From where I stand it's very simple: Big Oil and Dirty Coal spent a fortune to swing this election, and last night they got exactly what they paid for.

If you remember nothing else about Election 2010, remember this: Big Oil and Dirty Coal have spent $70 million on energy-related attack ads this election cycle and put $20 million directly into the pockets of their allies running for Congress. That's on top of the $500 million they've already spent on lobbying in the past two years.

Now that they've bought themselves a new Congress more to their liking, big polluters will try to spin this election as an endorsement of dirty energy. But they can't change the fact that the American people overwhelmingly support policies that cut climate pollution and create new jobs in a clean energy economy. They can't spin away the strength of the climate movement, either. The 10/10/10 Global Work Parties showed just how big and vibrant the climate movement really is, while the defeat of Prop 23 in California showed how this movement can lead voters to vote their hopes, not their fears.

The battle for what will become the "conventional wisdom" in the press about yesterday's election is on-- and we can't allow Big Oil and Dirty Coal to spin this election as a legitimate victory for them. That's why we're asking all our supporters to write their local newspapers and tell them how big polluters bought this election -- and that it can't happen again.

Now that the election is behind us, many of us in the climate movement will focus much of our energy on pushing the Obama Administration and Congress to use the Clean Air Act to cut global warming pollution and jump start investments in clean energy. We will also push the Administration to support strong climate financing at the upcoming United Nations climate talks in Cancún.

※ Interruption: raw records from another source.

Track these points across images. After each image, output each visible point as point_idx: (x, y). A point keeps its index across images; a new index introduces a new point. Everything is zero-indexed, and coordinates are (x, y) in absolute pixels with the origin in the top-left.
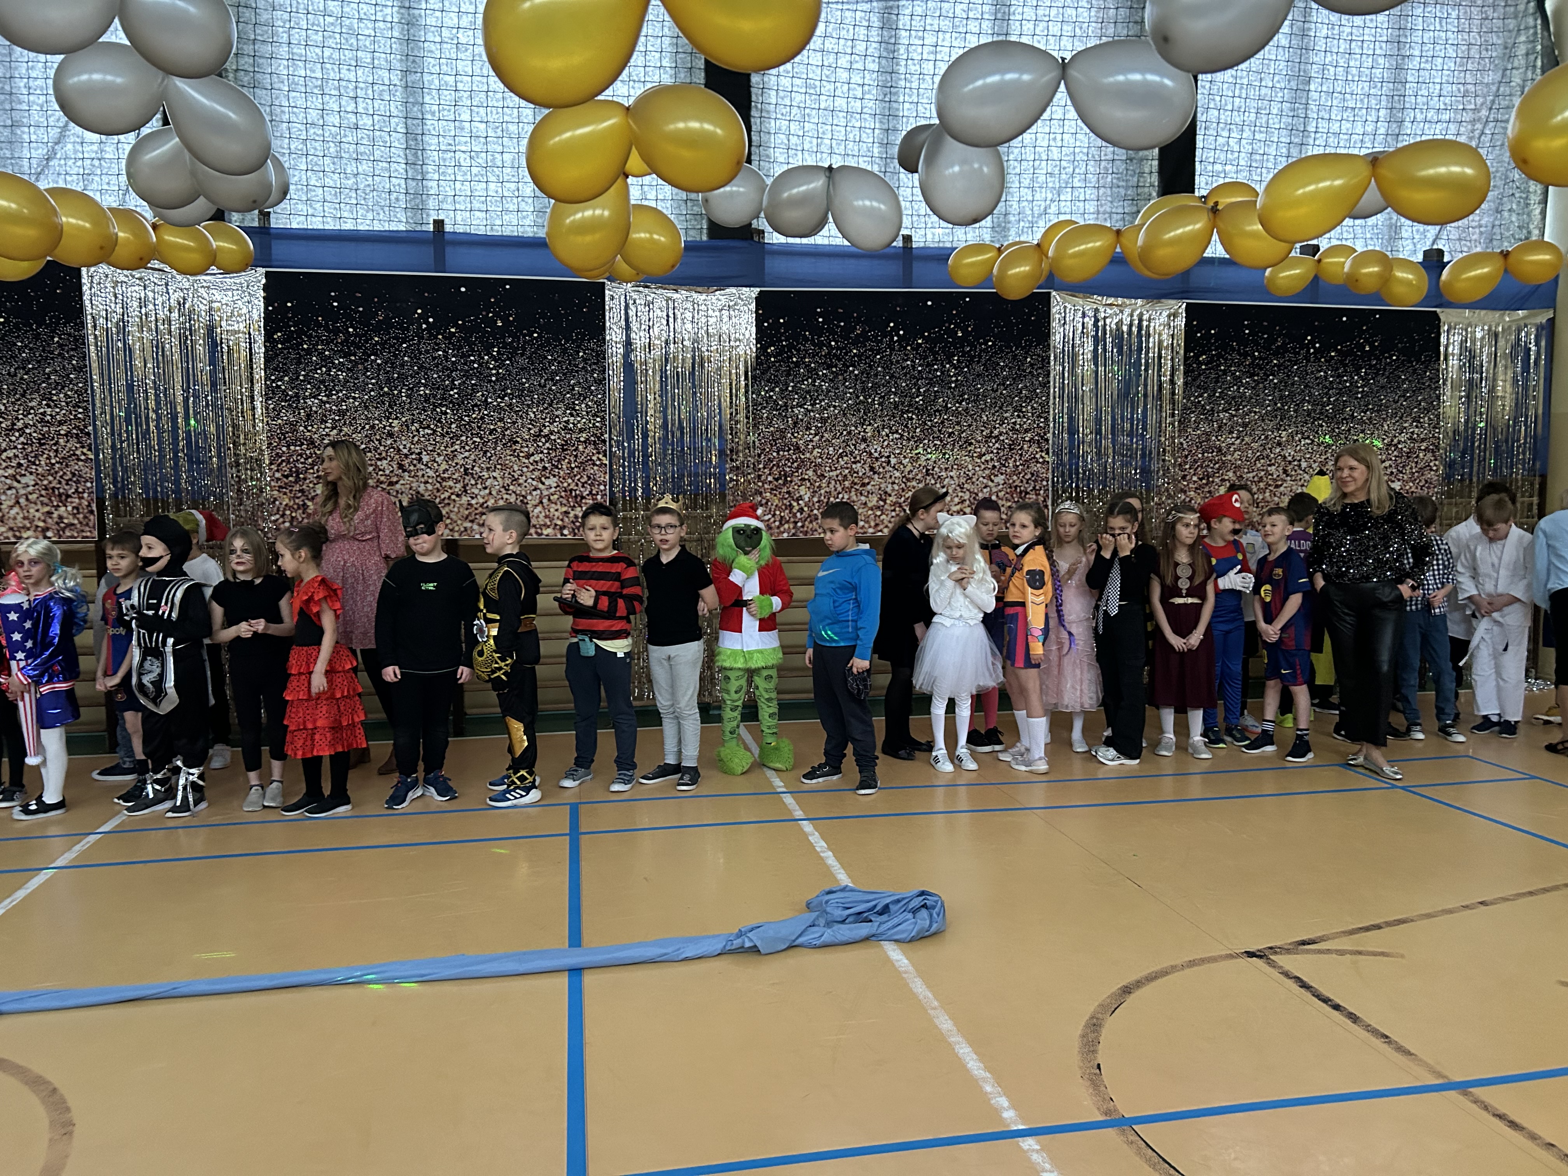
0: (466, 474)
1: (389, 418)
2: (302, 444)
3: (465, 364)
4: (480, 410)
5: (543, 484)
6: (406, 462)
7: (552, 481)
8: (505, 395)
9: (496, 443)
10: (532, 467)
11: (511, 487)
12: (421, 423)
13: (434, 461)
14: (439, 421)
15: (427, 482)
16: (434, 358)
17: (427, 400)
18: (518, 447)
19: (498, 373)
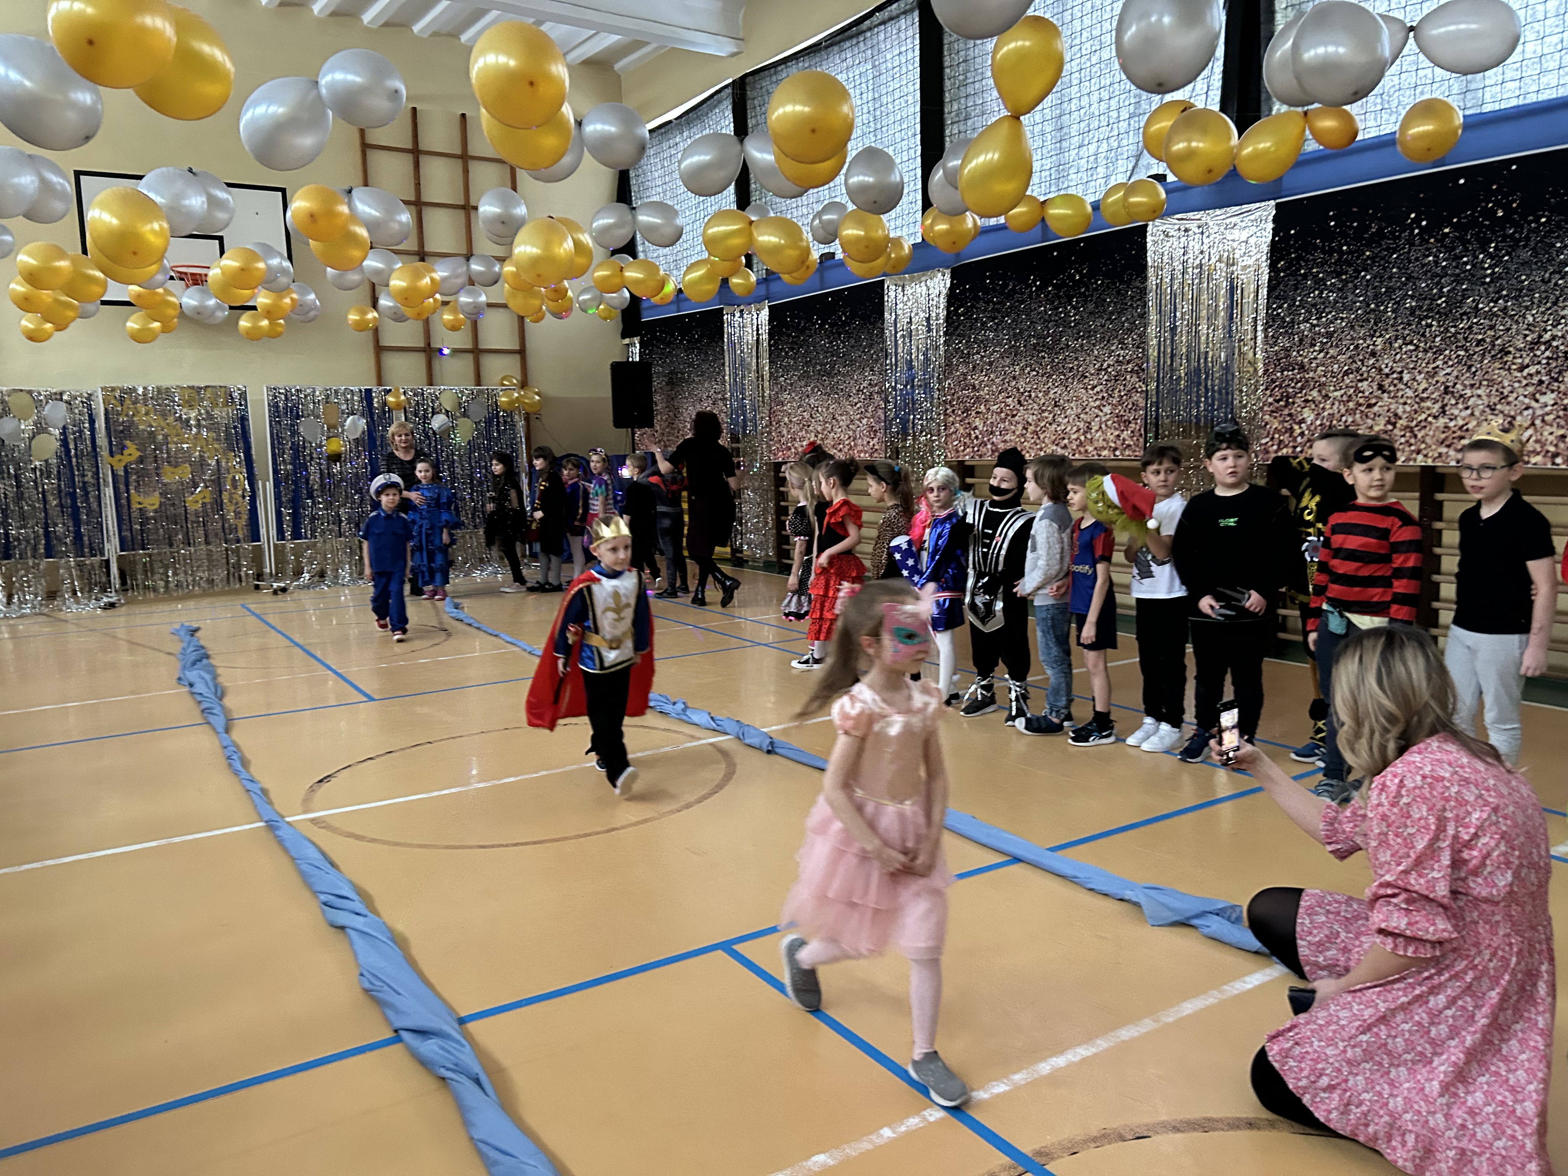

I know that a Congress with so many more climate deniers and tools of dirty polluters is discouraging, but now is not the time for anyone in the climate movement to give up. I personally remember the dark days after the 1994 election, and how we banded together to defend the health of our environment and communities from dirty polluters and their friends in Congress. If we could do it then, we can certainly do it again by joining forces and fighting as hard as we possibly can.

Climate change is escalating even as we keep falling behind much of the world in the race to build clean energy economies. As a movement, we have no choice but to keep fighting. And that's exactly what we're going to do.